VORLIEGENDER TEXT:
Eine zentrale Unterbringung bestimmter Tätergruppen in besonderen Justizvollzugseinrichtungen, länderübergreifend oder im Bund, lehnen wir ab. Wir sollten nicht bei jedem Problem gleich unsere föderale Struktur aufgeben. Wir können das in Sachsen selbst leisten.

Was ist mit Blick auf Dolmetscher und Psychologen zu tun?

Immer wieder werden Forderungen laut, dass rund um die Uhr alle Justizvollzuganstalten einerseits mit Psychologen, andererseits mit Dolmetschern ausgestattet sein sollen. Das ist ein hehres Ziel. Sinnvoller ist es aber, wie Herr Prof. Landau in seinem Bericht anregt, auch auf Video-Dolmetscher-Systeme zu setzen. Kommunikation führt zu mehr Vertrauen, auf beiden Seiten. Und es führt zu mehr Sicherheit.

Ein Nebenprodukt ist, dass auch medizinische Beratungen zeitnah durchgeführt werden können und nicht erst auf den speziellen Dolmetscher gewartet werden muss. So können auch etwaige Suizidgefahren unmittelbar abgeklärt werden. Das war ein Kritikpunkt nach der Inhaftierung von Herrn al-Bakr.

In Österreich wird das Video-Dolmetscher-System schon seit etwa 2014 eingesetzt. Der Freistaat Bayern testet dieses System seit geraumer Zeit. Diese Möglichkeit erscheint auch für Sachsen interessant.

ROHDATEN:
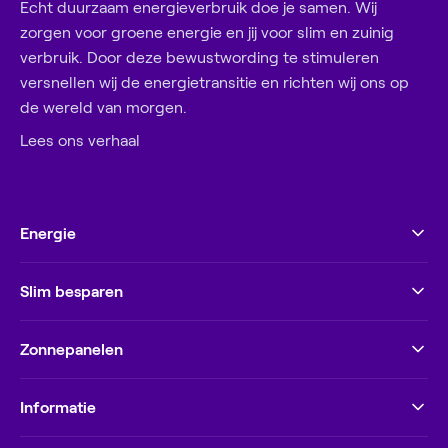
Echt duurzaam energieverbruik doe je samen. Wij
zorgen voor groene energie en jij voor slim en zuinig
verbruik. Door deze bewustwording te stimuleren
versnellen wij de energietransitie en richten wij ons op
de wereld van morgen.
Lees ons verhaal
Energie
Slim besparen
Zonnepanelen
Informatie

...

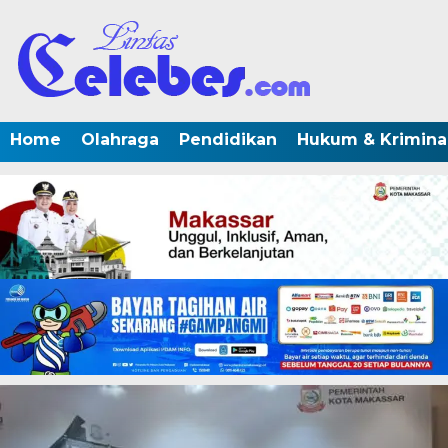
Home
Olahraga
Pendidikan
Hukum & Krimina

AUFGABEN:
1. Seit wann setzt Österreich laut dem Text zum Justizvollzug das Video-Dolmetscher-System ein?
2. Schreib den Text zum Justizvollzug nach seinem letzten Satz weiter.
Die Zeilen braucht man hier nicht.

LÖSUNGEN:
1. Seit etwa 2014.

2.
Stichpunkt Videoüberwachung

Direkt nach der Ausschuss-Sondersitzung des Innen- und Rechtsausschusses im Oktober 2016 haben wir als CDU Fraktion gefordert, dass es an der Zeit ist, in besonderen Fällen und nach Einzelfallprüfung die Videoüberwachung in Haftzellen zuzulassen. Jetzt wird das Staatsministerium der Justiz einen Vorschlag für die Schaffung der gesetzlichen Grundlagen erarbeiten.

Fazit

Terrorismus ist eine gesamtdeutsche, eine europaweite Bedrohung. Deshalb ist der verantwortungsvolle Umgang mit den im Expertenbericht gegeben Empfehlungen besonders wichtig. Ich bin mir sicher, dass auf dieser Grundlage hier in Sachsen die richtigen Maßnahmen ergriffen und umgesetzt werden. Das ist die Kultur der Verantwortlichkeit!